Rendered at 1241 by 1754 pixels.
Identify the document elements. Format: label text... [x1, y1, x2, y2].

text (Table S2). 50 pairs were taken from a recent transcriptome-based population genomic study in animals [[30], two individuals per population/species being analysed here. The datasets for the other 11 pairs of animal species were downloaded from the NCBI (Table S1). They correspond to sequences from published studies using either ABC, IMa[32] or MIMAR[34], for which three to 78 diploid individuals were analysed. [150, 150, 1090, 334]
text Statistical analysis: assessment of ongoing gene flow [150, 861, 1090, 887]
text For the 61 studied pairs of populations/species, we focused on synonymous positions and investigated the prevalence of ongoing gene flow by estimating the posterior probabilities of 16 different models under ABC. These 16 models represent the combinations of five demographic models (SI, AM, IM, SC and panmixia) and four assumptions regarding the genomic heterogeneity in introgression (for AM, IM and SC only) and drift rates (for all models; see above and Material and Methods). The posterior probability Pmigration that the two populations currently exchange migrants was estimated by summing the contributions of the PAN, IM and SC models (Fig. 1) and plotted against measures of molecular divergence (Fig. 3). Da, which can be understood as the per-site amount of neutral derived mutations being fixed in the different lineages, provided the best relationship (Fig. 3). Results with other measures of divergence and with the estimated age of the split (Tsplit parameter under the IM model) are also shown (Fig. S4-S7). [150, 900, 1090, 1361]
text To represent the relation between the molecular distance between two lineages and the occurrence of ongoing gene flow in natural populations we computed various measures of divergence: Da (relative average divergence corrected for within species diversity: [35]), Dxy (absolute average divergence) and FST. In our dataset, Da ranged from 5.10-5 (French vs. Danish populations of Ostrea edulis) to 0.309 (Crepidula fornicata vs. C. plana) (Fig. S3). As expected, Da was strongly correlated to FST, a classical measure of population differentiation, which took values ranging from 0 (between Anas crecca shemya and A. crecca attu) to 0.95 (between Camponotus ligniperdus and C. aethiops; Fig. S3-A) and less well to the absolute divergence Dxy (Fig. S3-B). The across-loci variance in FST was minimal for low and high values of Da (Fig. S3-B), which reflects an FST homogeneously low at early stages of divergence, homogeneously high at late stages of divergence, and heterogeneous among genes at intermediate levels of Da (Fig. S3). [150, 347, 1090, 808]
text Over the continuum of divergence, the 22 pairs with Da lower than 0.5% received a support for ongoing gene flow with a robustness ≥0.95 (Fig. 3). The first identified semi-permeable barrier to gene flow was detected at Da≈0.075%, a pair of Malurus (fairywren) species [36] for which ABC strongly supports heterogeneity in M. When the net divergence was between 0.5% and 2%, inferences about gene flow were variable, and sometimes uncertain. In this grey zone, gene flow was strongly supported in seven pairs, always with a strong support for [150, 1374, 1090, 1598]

========================================

● Work to complete:
Examine the records above and state the number of lines that include "from", with no further text.

● Output:
2